## Extrait source
↓↓↓

Le fait que les EDL ont des coûts comparables pour une catégorie de clients définie constitue une importante condition préalable à la concurrence par comparaison. Cela n’est pas le cas s’il y a des différences régionales entre les situations relatives aux coûts des ELD. Parmi les exemples de différences de coûts régionales possibles aux Pays-Bas, il y a les ELD dont les systèmes doivent souvent franchir plus de cours d’eau et les ELD assujetties à des taxes locales ou à d’autres frais analogues plus élevés. Dans le cadre de la méthode utilisée aux Pays-Bas, si une différence régionale entraîne des coûts par catégorie de clients considérablement plus élevés pour une ELD particulière, cette dernière considère ces coûts comme étant « structurels et incontrôlables » et l’ELD a droit à des tarifs plus élevés par catégorie de clients15.  À l’heure actuelle, malgré les tentatives d’ELD de réclamer certaines de ces différences de coûts régionales, certaines taxes locales16 constituent la seule différence régionale (reconnue) que les ELD ont pu justifier à la satisfaction de l’organisme de réglementation.

Efficacité par rapport à la qualité

Tel que mentionné plus haut, la réglementation par plafonnement des prix jumelée à la concurrence par comparaison encourage fortement à la rentabilité.17 Selon des études menées aux Pays-Bas, les coûts totaux des réseaux de distribution, qui comprennent à la fois les coûts opérationnels et les coûts d’investissement, ont baissé considérablement18, soit de 4,6 milliards d’euros pour l’électricité (de 2000 à 2011) et de 2,4 milliards d’euros pour le gaz (de 2001 à 2011). En ce qui a trait à la nouvelle période de prix (de 2014 à 2016), les coûts de distribution d’électricité diminueront de 8 % et ceux de gaz de 6,5 %.

Il existe toutefois une crainte de voir les puissantes mesures visant à réduire les coûts mener à des sous-investissements de la part des ELD qui souhaitent garder leurs coûts bas. Une importante étude de 2009, réclamée par l’organisme de réglementation, n’a démontré aucune preuve que les ELD ont eu tendance à sous-investir au cours des années antérieures.19 Cette conclusion a été confirmée par un rapport plus récent.

N’en demeure pas moins que pour prévenir les sous-investissements possibles, deux mécanismes ont été mis en place afin d’équilibrer l’efficacité et la qualité de l’infrastructure énergétique. Les ELD d’électricité ne sont pas seulement soumises à un facteur X, mais également à un facteur de qualité appelé le facteur Q. Ce dernier doit refléter le rendement (non-financier) d’une ELD20 et conduire à une prime (ou à une pénalité) pour une ELD si son rendement est supérieur (ou inférieur) à celui des entreprises homologues21. De plus, les ELD d’électricité et de gaz sont assujetties à une règle de politique qui prescrit les processus que les ELD doivent avoir mis en œuvre afin de gérer la qualité et la capacité des réseaux et qui oblige les ELD à faire rapport de ces processus à l’organisme de réglementation tous les deux ans.

↑↑↑

## Consigne
Rédigez la suite de l'extrait source sur la réglementation des réseaux de distribution aux Pays-Bas, en reprenant juste après sa dernière phrase.

## Entrées extraites
↓↓↓

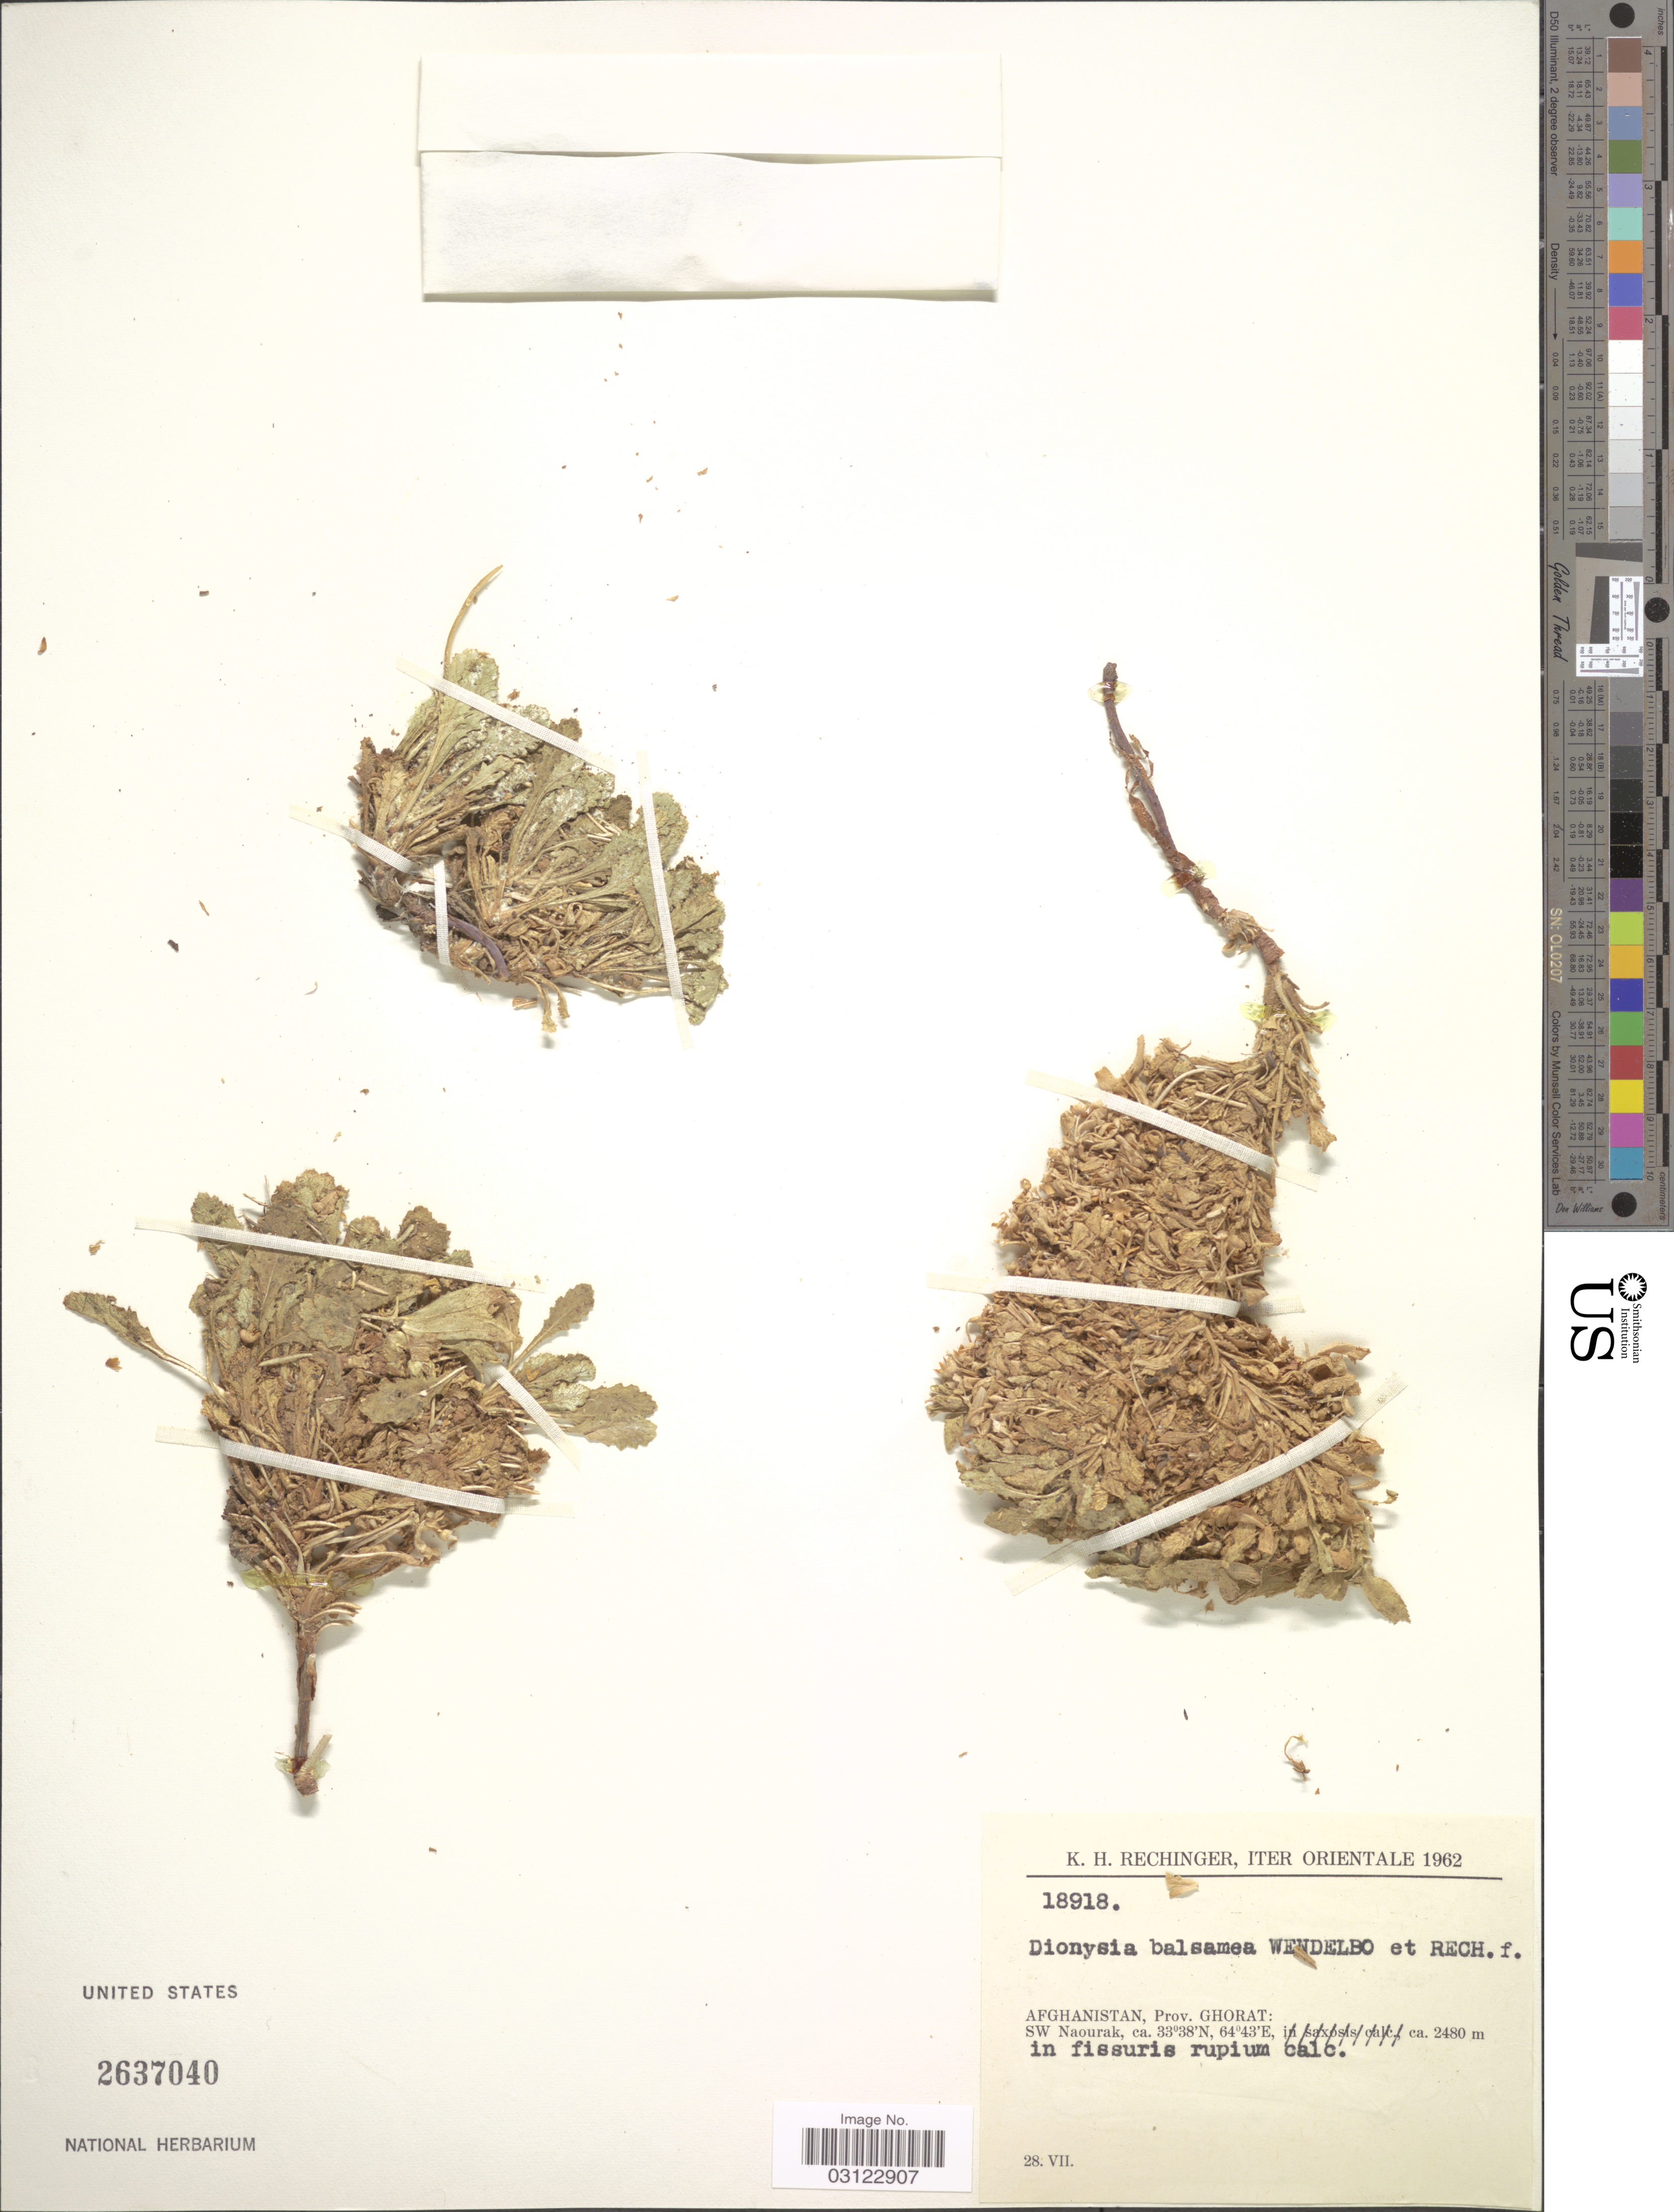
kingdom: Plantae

↑↑↑
↓↓↓

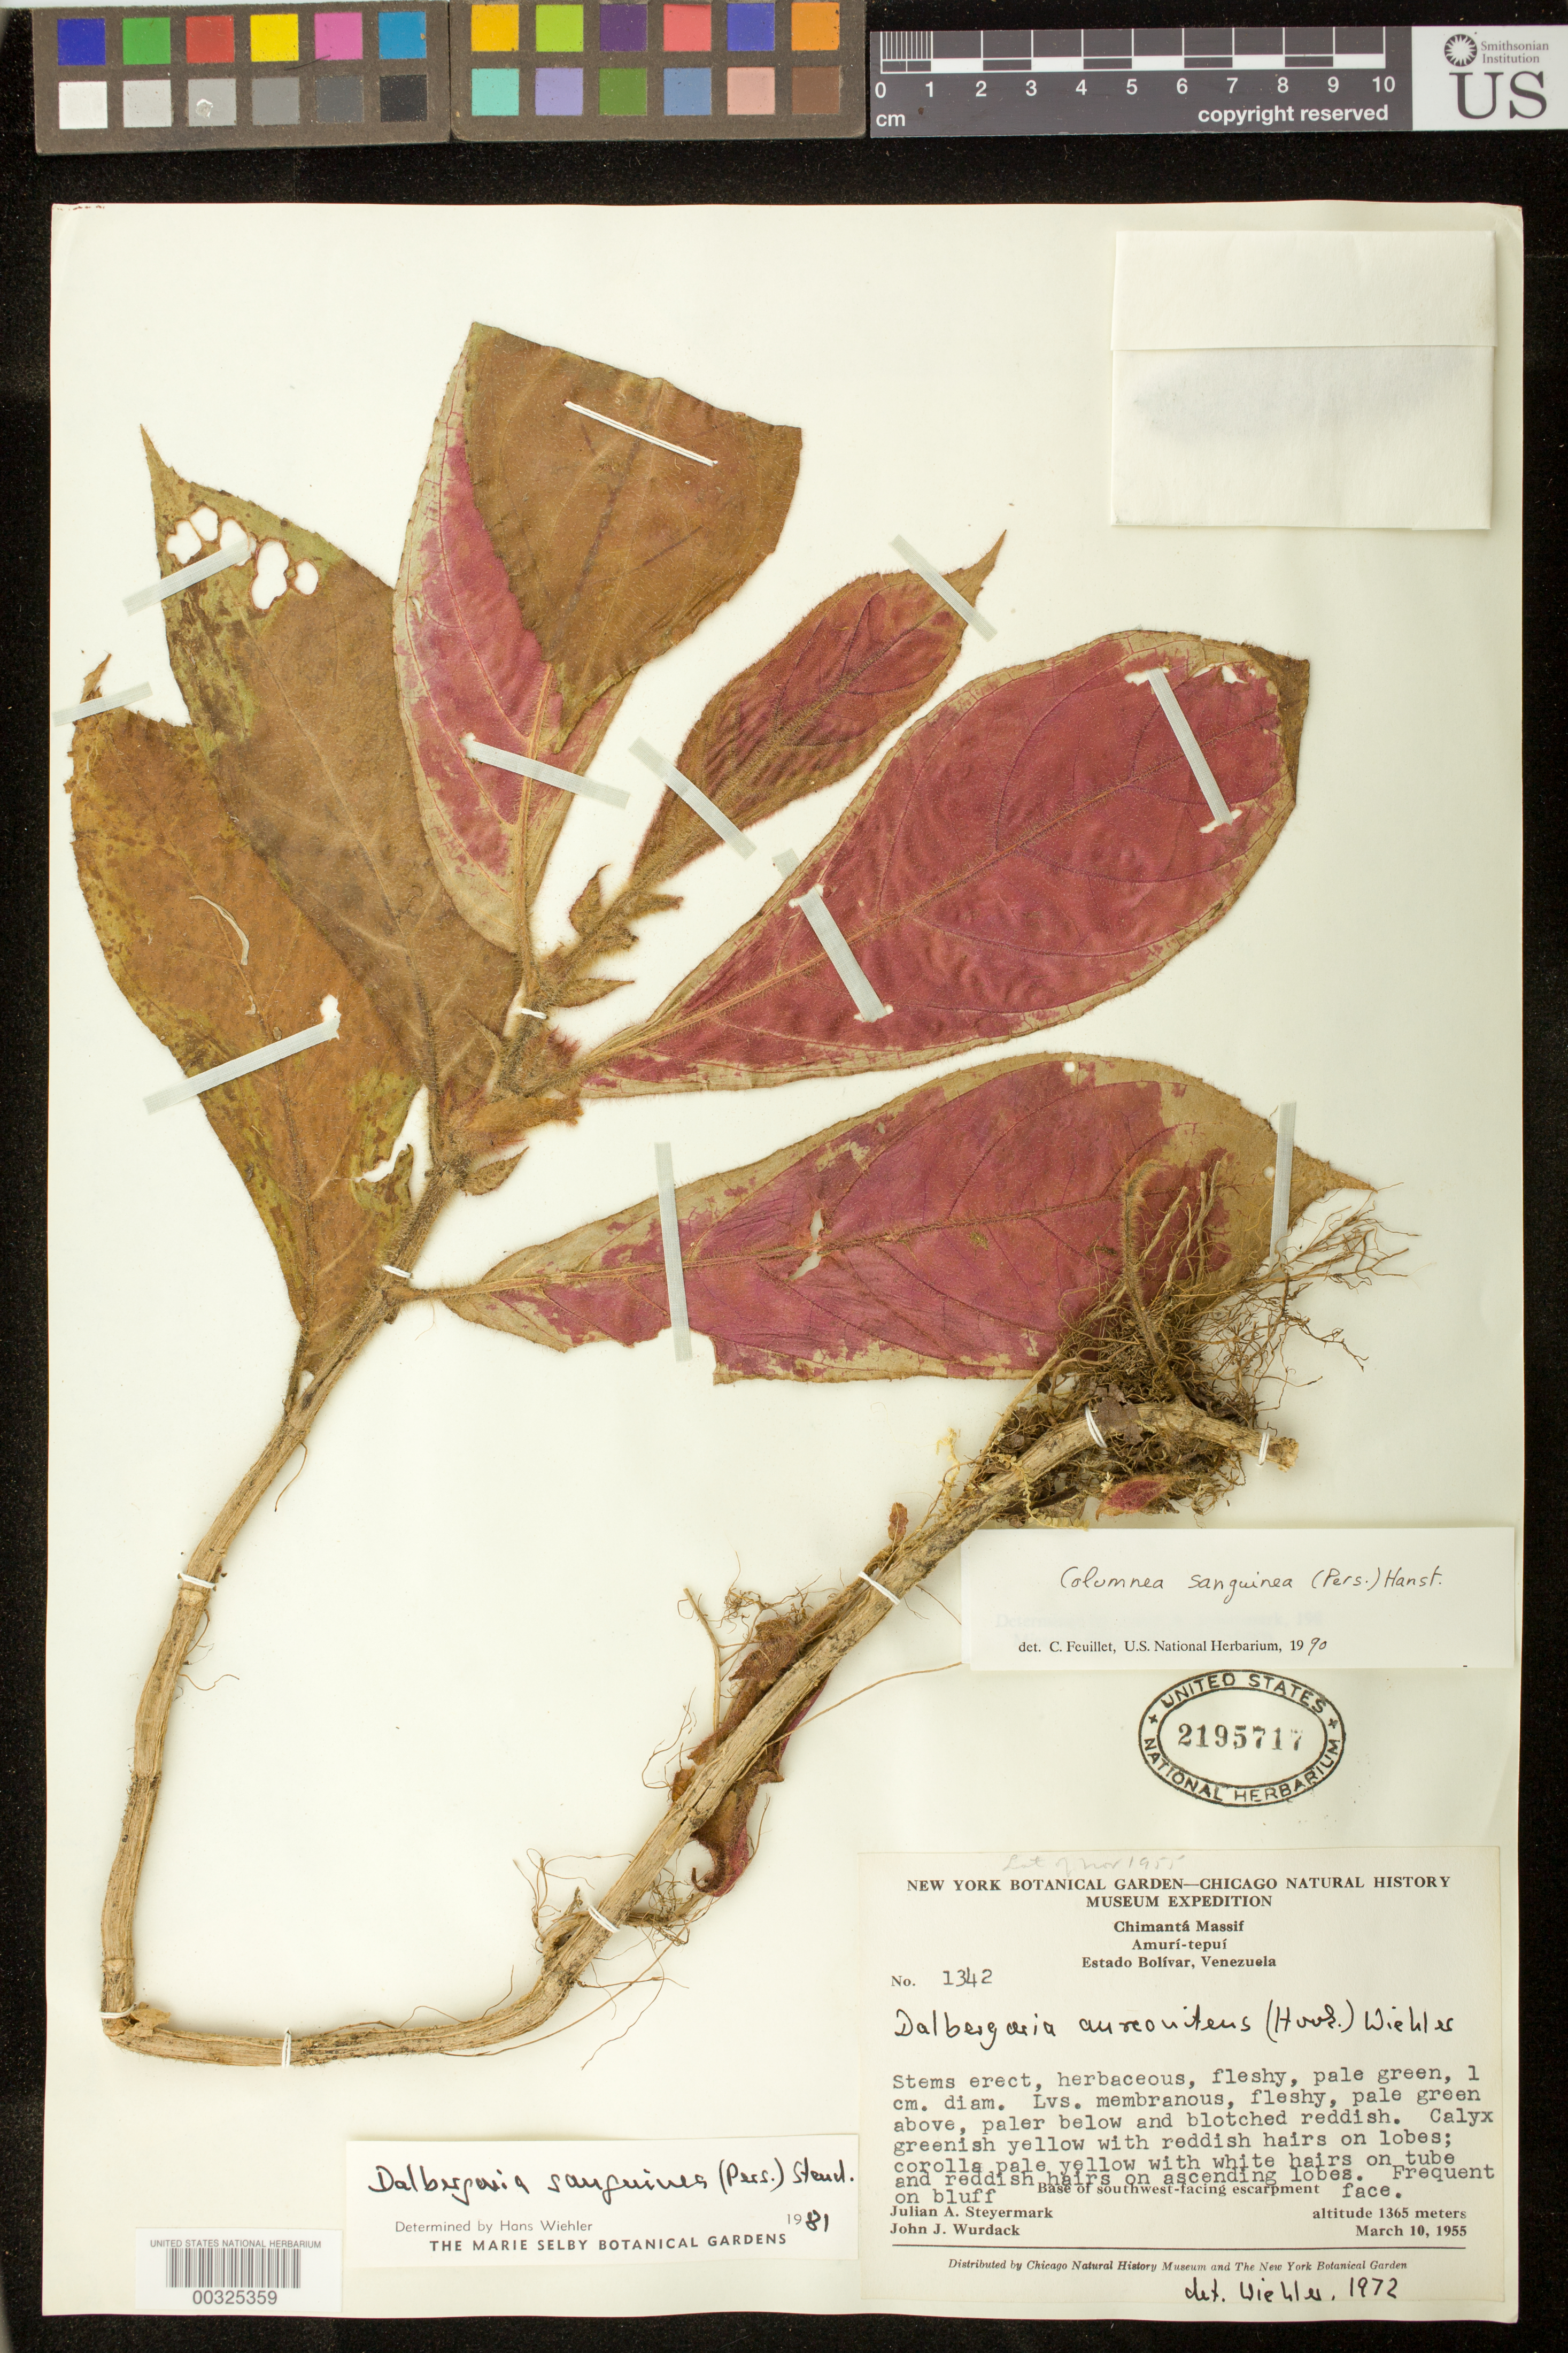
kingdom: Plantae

↑↑↑

## Réponse rédigée
Innovation et investissements « spéciaux »

En général, la concurrence entre entreprises est réputée pour être à l’origine d’innovations22.  Ainsi, selon certains, aux Pays-Bas, la concurrence par comparaison pratiquée entre entreprises entraîne des innovations dans les secteurs de la distribution d’électricité et de gaz. Cela semble vrai dans la mesure où l’innovation vise à améliorer la rentabilité,  mais apparaît moins évident dans le cas de formes d’innovation plus générales qui profiteraient au système énergétique dans son ensemble23. Afin de prévenir le risque de sous-investissement mentionné plus haut et de faciliter l’innovation au-delà du simple contrôle des coûts, un nouvel outil d’investissements « spéciaux » par les ELD a été ajouté à l’Electricity Act (loi sur l’électricité) et à la Gas Act (loi sur le gaz) en juillet 2011.

L’idée derrière cet outil est d’offrir aux ELD plus de sécurité quant au rendement des investissements pour certains investissements qu’elles en auraient dans le cadre du système de concurrence par comparaison. Les investissements qui nécessitent cette sécurité additionnelle sont des investissements «.spéciaux », c’est-à-dire des investissements qui sont d’intérêt public, mais qui ne rapportent pas assez dans le cadre de la concurrence par comparaison, soit parce que les autres ELD n’investissement pas (ou investissent, mais pas à la même échelle), soit parce qu’ils ne génèrent pas suffisamment de gains de production comparativement aux coûts. Un investissement « spécial » obtiendra toujours une rémunération distincte à l’intérieur d’une période de prix, ce qui veut dire qu’il est gardé à l’extérieur des actifs réglementés qui sont utilisés pour la concurrence par comparaison. Après quoi l’ELD continuera de recevoir une rémunération distincte aussi longtemps que l’investissement est considéré « spécial ».

Conclusions

La réglementation par plafonnement des prix jumelée à la concurrence par comparaison a entrainé d’importants gains en efficacité dans les secteurs de la distribution d’électricité et de gaz aux Pays-Bas. Cette forme de réglementation comporte une charge administrative plutôt faible dans laquelle certaines différences (régionales) entre les services publics doivent être prises en compte. En raison du succès qu’elle connaît aux Pays-Bas et ailleurs en Europe, cette forme de tarification pourrait permettre d’améliorer le rendement coût-efficacité des EDL en Amérique du Nord.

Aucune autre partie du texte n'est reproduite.